North Korea: No nuclear freeze without US compensation

The USA and North Korea have emerged from four days of nuclear crisis talks as far apart as ever, with Washington insisting Pyongyang disclose its uranium enrichment programme.

The communist North denies the existence of such a programme, the issue that triggered the crisis 20 months ago and led to three rounds of inconclusive six-nation talks in Beijing.

The third round closed with a bland agreement to meet again before the end of September and a pledge to take the first steps to resolve the crisis "as soon as possible". Working-level talks would be held in late July, Russia's envoy to the talks said on Saturday.

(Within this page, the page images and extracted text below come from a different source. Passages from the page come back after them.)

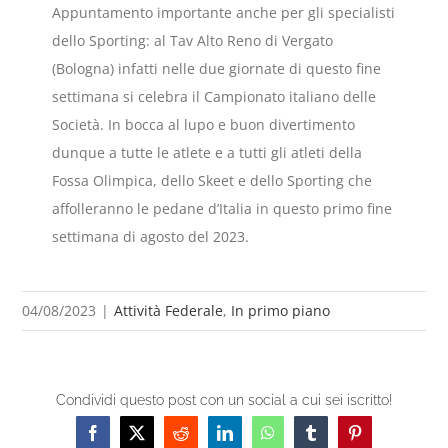
Appuntamento importante anche per gli specialisti
dello Sporting: al Tav Alto Reno di Vergato
(Bologna) infatti nelle due giornate di questo fine
settimana si celebra il Campionato italiano delle
Società. In bocca al lupo e buon divertimento
dunque a tutte le atlete e a tutti gli atleti della
Fossa Olimpica, dello Skeet e dello Sporting che
affolleranno le pedane d’Italia in questo primo fine
settimana di agosto del 2023.
04/08/2023
|
Attività Federale
,
In primo piano
Condividi questo post con un social a cui sei iscritto!
Facebook
X
Reddit
LinkedIn
WhatsApp
Tumblr
Pinterest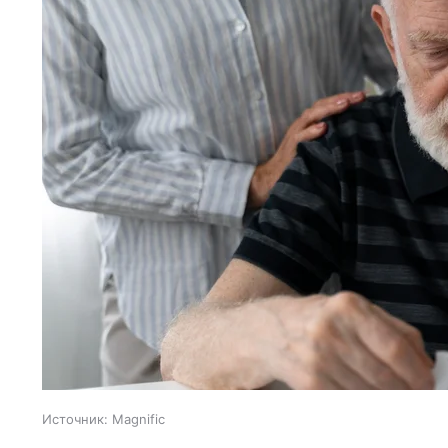
Источник:
Magnific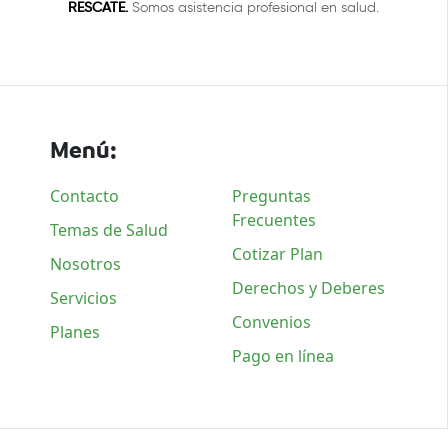
RESCATE.
Somos asistencia profesional en salud.
Menú:
Contacto
Preguntas
Frecuentes
Temas de Salud
Cotizar Plan
Nosotros
Derechos y Deberes
Servicios
Convenios
Planes
Pago en línea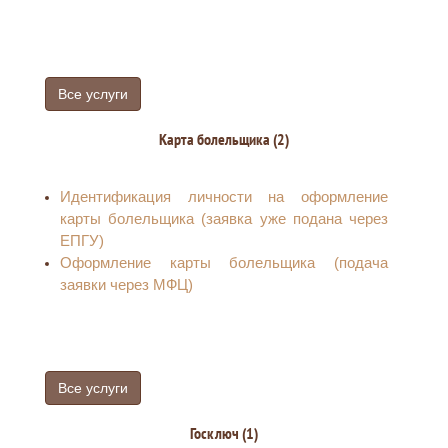
заключение договоров об оказании услуг
подвижной радиотелефонной связи и снятии
такого запрета
Все услуги
Карта болельщика (2)
Идентификация личности на оформление
карты болельщика (заявка уже подана через
ЕПГУ)
Оформление карты болельщика (подача
заявки через МФЦ)
Все услуги
Госключ (1)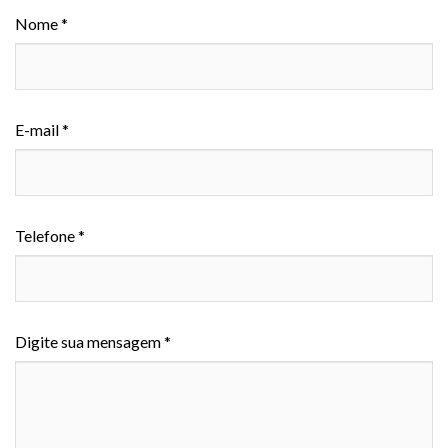
Nome *
E-mail *
Telefone *
Digite sua mensagem *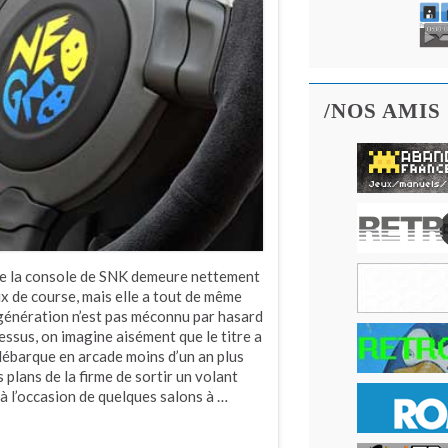
/NOS AMIS
que la console de SNK demeure nettement
ux de course, mais elle a tout de même
e génération n’est pas méconnu par hasard
dessus, on imagine aisément que le titre a
 débarque en arcade moins d’un an plus
plans de la firme de sortir un volant
é à l’occasion de quelques salons à …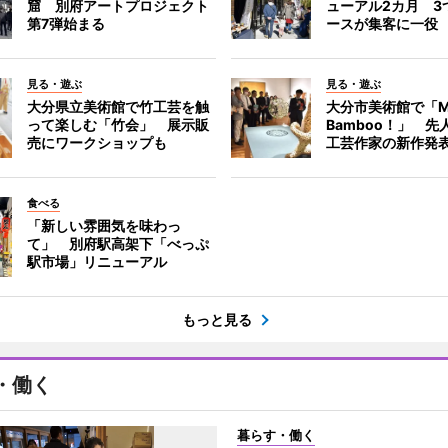
窟 別府アートプロジェクト
ューアル2カ月 3
第7弾始まる
ースが集客に一役
見る・遊ぶ
見る・遊ぶ
大分県立美術館で竹工芸を触
大分市美術館で「M
って楽しむ「竹会」 展示販
Bamboo！」 先
売にワークショップも
工芸作家の新作発
食べる
「新しい雰囲気を味わっ
て」 別府駅高架下「べっぷ
駅市場」リニューアル
もっと見る
・働く
暮らす・働く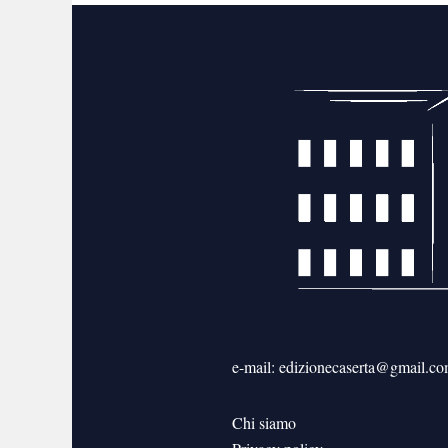
e-mail: edizionecaserta@gmail.c
Chi siamo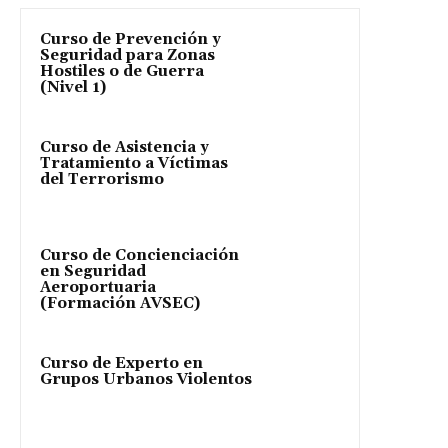
Curso de Prevención y
Seguridad para Zonas
Hostiles o de Guerra
(Nivel 1)
Curso de Asistencia y
Tratamiento a Víctimas
del Terrorismo
Curso de Concienciación
en Seguridad
Aeroportuaria
(Formación AVSEC)
Curso de Experto en
Grupos Urbanos Violentos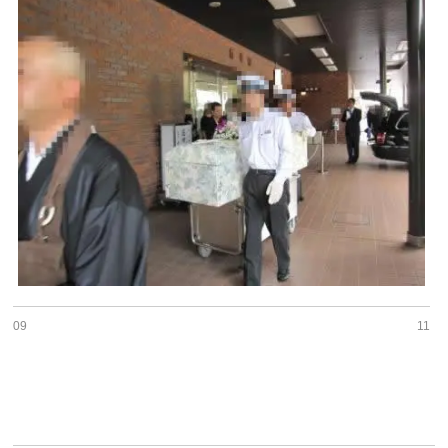
09
11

China's chief negotiator, Wang Yi, said the main gap was between the United States and North Korea.

"There are serious differences between the two sides over the uranium enrichment programme," Wang told a news conference after the talks closed. "We hope that this question, together with other issues, will be clarified and resolved in future talks."

The parties had agreed that a freeze of the North's nuclear activities should be a first step, he said.

According Reuters, North Korea stressed its readiness to freeze plutonium-based nuclear facilities but adamantly refused to accept the U.S. demand that it admit to having a uranium enrichment programme, used for making bombs, a diplomatic source in Beijing said.

North Korea also rejected proposals by the United States and Japan to allow International Atomic Energy Agency (IAEA) experts to inspect its nuclear facilities for verification. The source said Pyongyang had demanded a "different form of inspection".

U.S. OVERTURE

North Korea pulled out of international agreements on non-proliferation and threw out IAEA inspectors just weeks after the crisis erupted in October 2002, when U.S. officials said Pyongyang had admitted to a clandestine nuclear programme.

It also reactivated its mothballed atomic plant at Yongbyon, north of Pyongyang.

The discussions in Beijing were buoyed at the outset by the first detailed U.S. proposal to end the crisis. It offered Pyongyang security guarantees and South Korean aid in return for North Korea agreeing to fully dismantle its nuclear programmes.

The U.S. overture was its first serious, detailed proposal since President George W. Bush took office and labelled the reclusive North as part of an "axis of evil" alongside Iran and pre-war Iraq.

Analysts described the talks as having made modest progress, mainly because the United States appeared more flexible.

"That both the United States and North Korea are calling the proposals 'constructive' is something," said Noriyuki Suzuki, chief analyst at Radiopress News Agency in Tokyo.

"But North Korea mainly wants to resolve things that can be seen with the eyes, like the Yongbyon plant, while the United States is more interested in things such as the North's uranium programme. So there's still a gap," Suzuki said.

Talks were overshadowed by North Korea's warning that hawks in Pyongyang might push for a nuclear test if no headway was made at the talks between the two Koreas, the United States, Japan, Russia and host China.

The North's comments about a nuclear test, made in a meeting of more than two hours on Thursday between U.S. Assistant Secretary of State James Kelly and North Korean negotiators in Beijing, resembled previous warnings, U.S. officials said.